By following this tutorial, we have used a multiple sequence alignment and a time series of observed (but not sequenced) case data to estimate the basic reproduction number of a pathogen and the prevalence of the disease at the time of the last observation in our simulated epidemic.

The first figure shows the posterior distribution of the (basic) reproduction number as inferred during your BEAST run.
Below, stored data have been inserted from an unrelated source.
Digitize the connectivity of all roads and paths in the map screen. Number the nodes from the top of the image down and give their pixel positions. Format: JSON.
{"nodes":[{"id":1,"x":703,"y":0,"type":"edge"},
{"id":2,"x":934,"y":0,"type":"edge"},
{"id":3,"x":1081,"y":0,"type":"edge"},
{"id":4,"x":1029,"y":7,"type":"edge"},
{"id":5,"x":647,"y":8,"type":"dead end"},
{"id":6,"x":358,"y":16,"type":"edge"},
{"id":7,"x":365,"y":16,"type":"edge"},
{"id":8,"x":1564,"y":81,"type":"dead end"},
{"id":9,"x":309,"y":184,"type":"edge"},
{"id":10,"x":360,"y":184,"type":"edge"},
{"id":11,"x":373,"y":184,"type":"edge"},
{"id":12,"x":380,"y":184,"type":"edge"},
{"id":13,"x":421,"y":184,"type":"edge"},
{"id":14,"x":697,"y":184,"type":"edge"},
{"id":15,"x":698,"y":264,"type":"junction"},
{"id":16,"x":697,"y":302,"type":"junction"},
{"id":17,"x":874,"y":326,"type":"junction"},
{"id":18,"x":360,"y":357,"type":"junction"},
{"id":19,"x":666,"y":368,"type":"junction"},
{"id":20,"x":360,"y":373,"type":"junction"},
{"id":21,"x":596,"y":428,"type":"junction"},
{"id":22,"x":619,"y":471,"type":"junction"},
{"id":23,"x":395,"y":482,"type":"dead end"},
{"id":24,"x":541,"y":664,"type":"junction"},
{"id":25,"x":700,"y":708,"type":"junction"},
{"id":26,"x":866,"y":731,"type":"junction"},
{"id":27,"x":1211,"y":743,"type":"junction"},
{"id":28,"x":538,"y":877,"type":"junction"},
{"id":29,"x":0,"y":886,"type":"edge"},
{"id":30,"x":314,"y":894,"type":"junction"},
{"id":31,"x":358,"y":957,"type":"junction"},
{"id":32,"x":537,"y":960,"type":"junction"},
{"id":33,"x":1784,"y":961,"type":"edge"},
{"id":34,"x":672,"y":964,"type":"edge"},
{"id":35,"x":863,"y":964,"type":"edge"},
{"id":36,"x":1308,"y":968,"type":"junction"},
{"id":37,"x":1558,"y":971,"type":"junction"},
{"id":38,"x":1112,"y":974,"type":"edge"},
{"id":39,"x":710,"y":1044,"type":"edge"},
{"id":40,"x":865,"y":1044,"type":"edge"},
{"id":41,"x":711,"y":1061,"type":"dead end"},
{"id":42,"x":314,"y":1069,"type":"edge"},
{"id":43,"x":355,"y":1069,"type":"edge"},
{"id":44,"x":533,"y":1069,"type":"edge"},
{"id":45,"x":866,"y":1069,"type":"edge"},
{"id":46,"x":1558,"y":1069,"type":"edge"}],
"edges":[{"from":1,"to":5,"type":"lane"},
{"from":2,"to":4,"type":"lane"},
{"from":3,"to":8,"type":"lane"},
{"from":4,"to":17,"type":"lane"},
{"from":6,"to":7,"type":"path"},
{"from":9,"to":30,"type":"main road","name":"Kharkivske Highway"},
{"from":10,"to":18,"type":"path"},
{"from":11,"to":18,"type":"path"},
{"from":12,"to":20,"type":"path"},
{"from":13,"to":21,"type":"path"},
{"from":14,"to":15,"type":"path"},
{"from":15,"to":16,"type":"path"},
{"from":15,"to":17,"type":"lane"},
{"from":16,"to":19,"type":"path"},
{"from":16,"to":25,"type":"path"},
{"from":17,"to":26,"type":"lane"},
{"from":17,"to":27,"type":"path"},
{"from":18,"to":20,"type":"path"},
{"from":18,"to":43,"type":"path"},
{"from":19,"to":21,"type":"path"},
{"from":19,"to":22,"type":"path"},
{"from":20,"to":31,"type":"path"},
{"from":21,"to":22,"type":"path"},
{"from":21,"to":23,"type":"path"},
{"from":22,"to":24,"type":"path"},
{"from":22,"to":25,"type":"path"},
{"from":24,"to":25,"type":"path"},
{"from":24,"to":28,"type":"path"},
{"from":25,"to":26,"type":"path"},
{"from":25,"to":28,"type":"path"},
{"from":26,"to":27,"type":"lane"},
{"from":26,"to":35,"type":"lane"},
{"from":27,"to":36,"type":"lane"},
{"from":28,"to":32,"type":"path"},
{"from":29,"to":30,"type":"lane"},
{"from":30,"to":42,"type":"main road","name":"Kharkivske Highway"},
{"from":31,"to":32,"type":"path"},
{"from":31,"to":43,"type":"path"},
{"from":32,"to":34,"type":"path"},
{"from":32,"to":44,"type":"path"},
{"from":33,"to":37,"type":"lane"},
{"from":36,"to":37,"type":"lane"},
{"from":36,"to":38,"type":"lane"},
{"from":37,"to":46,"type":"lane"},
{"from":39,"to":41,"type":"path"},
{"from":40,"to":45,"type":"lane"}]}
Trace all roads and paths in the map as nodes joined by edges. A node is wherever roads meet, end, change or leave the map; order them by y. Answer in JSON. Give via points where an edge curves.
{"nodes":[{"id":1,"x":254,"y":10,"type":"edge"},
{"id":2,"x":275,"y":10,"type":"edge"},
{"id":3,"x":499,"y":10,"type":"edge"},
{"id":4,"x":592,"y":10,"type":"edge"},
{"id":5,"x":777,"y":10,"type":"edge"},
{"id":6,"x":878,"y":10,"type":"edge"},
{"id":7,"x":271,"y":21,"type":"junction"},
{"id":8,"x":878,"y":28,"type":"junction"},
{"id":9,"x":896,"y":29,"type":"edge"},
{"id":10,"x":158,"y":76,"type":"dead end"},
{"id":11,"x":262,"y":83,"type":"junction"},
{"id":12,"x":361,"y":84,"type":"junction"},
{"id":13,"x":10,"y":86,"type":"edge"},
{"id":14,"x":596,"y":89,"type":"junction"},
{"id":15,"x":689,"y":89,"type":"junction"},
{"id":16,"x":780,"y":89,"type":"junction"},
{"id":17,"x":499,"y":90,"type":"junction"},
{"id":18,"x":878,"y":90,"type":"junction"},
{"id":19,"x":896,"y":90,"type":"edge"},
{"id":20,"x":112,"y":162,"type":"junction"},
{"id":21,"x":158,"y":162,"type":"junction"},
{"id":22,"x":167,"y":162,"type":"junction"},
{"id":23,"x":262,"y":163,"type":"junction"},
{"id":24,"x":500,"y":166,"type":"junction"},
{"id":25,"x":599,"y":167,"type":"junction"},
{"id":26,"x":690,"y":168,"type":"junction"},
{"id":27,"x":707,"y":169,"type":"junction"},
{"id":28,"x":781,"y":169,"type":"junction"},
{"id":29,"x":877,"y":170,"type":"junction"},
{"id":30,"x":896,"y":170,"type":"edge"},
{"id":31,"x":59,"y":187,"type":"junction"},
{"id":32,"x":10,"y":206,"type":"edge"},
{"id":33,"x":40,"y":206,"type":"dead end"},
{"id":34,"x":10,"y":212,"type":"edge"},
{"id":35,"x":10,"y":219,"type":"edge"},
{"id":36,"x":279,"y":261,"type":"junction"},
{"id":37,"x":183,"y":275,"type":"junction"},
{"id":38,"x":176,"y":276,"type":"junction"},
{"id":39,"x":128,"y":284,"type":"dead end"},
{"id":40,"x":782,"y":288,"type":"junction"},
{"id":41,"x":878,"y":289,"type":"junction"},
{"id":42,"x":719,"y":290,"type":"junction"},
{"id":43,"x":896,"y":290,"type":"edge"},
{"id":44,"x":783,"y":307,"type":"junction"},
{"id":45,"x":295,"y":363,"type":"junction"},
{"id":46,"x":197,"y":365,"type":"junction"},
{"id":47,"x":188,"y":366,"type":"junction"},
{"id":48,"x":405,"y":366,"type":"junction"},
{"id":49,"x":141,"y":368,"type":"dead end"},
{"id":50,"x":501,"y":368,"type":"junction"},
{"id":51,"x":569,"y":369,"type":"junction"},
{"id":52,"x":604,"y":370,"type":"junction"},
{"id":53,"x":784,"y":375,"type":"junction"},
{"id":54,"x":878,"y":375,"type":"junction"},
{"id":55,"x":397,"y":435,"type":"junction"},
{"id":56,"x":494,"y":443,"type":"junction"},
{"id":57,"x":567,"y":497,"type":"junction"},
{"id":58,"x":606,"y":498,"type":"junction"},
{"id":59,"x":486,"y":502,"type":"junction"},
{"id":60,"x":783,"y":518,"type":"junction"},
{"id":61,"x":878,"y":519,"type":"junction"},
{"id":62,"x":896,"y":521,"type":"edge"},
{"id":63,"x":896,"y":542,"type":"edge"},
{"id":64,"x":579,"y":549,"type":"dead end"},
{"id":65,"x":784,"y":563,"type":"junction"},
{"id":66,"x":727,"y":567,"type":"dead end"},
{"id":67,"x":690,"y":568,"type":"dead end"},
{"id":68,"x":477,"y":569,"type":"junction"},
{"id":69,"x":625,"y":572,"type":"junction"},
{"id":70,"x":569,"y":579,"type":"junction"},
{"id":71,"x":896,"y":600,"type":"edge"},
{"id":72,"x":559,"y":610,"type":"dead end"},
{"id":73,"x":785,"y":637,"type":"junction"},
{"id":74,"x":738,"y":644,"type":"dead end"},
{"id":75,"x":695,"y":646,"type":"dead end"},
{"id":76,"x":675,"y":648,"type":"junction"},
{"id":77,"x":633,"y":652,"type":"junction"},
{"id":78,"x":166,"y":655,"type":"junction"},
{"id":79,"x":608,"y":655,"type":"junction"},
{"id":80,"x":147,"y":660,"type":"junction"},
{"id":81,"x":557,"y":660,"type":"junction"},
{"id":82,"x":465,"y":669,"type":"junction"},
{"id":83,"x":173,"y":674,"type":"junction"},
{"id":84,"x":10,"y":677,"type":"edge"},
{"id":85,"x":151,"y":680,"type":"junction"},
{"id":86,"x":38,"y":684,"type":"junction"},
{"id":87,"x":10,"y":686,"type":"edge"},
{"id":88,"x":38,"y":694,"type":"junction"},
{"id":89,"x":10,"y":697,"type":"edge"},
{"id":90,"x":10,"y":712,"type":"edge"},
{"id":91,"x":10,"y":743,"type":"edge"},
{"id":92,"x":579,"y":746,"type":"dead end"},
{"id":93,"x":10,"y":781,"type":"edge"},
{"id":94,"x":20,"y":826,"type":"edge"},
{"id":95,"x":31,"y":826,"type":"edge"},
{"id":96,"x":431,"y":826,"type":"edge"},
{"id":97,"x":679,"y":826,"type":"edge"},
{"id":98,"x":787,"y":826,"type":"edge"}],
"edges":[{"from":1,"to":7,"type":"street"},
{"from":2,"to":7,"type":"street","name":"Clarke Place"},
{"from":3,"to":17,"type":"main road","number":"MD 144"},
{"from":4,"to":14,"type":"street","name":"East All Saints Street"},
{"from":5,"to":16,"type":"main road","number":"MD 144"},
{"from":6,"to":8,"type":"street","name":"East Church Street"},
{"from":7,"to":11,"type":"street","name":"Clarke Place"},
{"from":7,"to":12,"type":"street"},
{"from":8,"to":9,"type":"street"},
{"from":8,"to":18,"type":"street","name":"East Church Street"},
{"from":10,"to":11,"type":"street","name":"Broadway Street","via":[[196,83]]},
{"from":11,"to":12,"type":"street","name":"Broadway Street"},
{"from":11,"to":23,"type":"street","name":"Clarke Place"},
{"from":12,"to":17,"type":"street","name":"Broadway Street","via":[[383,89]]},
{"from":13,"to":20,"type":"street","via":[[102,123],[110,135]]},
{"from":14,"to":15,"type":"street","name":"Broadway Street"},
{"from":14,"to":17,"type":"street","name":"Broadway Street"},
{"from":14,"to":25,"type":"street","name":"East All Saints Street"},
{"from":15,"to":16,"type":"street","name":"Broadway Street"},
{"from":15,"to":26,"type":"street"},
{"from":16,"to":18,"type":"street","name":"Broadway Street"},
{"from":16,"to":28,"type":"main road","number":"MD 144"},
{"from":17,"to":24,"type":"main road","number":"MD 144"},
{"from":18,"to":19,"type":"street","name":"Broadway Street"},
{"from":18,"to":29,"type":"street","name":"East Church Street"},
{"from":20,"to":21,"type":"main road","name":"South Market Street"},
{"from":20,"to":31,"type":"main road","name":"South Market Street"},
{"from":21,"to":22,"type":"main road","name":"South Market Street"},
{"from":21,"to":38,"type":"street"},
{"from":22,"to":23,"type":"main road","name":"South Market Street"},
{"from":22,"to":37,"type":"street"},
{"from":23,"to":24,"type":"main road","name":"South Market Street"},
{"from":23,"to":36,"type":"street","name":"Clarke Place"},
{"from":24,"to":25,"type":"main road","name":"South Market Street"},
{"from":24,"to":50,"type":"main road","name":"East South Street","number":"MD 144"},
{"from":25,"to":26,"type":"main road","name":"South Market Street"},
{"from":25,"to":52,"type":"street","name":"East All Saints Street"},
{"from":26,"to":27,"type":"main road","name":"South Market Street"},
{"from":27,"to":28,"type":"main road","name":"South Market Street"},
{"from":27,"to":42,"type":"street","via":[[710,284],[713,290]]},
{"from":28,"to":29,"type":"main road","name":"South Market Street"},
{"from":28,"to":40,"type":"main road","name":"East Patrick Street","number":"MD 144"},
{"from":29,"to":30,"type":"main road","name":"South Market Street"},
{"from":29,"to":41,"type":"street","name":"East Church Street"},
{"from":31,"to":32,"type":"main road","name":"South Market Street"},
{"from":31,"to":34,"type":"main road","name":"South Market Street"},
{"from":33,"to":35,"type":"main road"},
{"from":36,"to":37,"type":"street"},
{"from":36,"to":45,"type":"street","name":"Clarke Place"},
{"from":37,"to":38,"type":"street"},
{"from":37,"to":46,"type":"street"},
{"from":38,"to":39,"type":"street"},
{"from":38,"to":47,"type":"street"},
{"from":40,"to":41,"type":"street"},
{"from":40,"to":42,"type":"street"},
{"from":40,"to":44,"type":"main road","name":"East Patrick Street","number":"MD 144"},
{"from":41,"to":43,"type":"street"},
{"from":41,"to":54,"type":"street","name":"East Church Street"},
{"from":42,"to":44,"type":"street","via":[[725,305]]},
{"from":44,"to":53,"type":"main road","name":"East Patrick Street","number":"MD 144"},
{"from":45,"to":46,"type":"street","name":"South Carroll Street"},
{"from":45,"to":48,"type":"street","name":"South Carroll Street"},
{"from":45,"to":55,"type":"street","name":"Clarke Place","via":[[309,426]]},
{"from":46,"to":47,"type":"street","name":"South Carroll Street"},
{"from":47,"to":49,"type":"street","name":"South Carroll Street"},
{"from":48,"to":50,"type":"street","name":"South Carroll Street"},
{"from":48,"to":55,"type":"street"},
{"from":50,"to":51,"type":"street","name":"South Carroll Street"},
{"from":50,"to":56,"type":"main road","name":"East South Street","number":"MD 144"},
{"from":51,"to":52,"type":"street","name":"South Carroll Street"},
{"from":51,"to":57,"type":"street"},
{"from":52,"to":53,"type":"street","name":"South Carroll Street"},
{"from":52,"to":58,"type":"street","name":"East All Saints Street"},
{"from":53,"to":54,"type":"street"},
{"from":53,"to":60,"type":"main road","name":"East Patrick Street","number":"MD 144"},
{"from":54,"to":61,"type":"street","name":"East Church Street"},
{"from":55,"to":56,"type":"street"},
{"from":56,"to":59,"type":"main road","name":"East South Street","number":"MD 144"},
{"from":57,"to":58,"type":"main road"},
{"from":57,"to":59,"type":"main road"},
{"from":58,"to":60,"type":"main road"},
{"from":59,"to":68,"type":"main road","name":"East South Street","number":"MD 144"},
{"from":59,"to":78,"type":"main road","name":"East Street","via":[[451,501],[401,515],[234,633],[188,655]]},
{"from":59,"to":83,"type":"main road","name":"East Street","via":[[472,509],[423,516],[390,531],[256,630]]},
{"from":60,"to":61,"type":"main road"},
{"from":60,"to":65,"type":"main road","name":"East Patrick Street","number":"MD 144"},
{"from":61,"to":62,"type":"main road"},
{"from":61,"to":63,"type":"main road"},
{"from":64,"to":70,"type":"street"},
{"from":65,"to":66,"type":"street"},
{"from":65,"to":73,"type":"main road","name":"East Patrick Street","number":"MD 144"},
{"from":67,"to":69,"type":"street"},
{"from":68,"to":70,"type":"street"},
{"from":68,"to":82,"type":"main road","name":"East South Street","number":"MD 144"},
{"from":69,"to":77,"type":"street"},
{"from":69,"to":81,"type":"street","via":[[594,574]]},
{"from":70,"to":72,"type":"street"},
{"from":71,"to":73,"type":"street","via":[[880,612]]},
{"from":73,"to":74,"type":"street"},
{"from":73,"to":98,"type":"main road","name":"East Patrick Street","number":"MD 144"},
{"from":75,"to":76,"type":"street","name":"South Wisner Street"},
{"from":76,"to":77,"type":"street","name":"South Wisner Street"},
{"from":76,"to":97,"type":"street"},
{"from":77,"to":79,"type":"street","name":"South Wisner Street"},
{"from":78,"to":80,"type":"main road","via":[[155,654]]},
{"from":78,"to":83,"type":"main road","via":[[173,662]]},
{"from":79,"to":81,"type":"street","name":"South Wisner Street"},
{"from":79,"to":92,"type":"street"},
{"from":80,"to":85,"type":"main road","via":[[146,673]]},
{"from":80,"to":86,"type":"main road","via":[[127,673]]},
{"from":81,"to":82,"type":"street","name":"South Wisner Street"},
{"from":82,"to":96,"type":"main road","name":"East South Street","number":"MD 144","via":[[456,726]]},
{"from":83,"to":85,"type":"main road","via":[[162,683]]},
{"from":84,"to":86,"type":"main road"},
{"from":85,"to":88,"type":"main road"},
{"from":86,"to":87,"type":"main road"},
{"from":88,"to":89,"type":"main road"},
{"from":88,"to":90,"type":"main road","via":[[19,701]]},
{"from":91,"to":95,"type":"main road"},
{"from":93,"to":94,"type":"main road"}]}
The true value for the reproduction number (defined as a known value in the simulation) is shown as a vertical line.

Note how in the plot, the 95% HPD includes the real value of the basic reproduction number. We would expect to recover the true value of an estimated parameter credible interval when working with real-world data.

If you have run the MCMC with the history size checks included, the post-processing will generate a second figure. The second figure shows the posterior distribution of the prevalence at the time of the last observation, i.e. the number of infectious people at the present time. Recall from the observation we made above that this number should be approximately 2250 infectious cases at that time. How does the estimate from the figure below and the estimate from your own analysis compare to the true number of infectious cases at this last time point?

The plots produced by the provided R script from your analysis should look very similar to the ones shown above but not identical. Remember that the MCMC samples across parameter space randomly, but while the exact values vary from one run to the next, the distribution of these values should be mostly the same.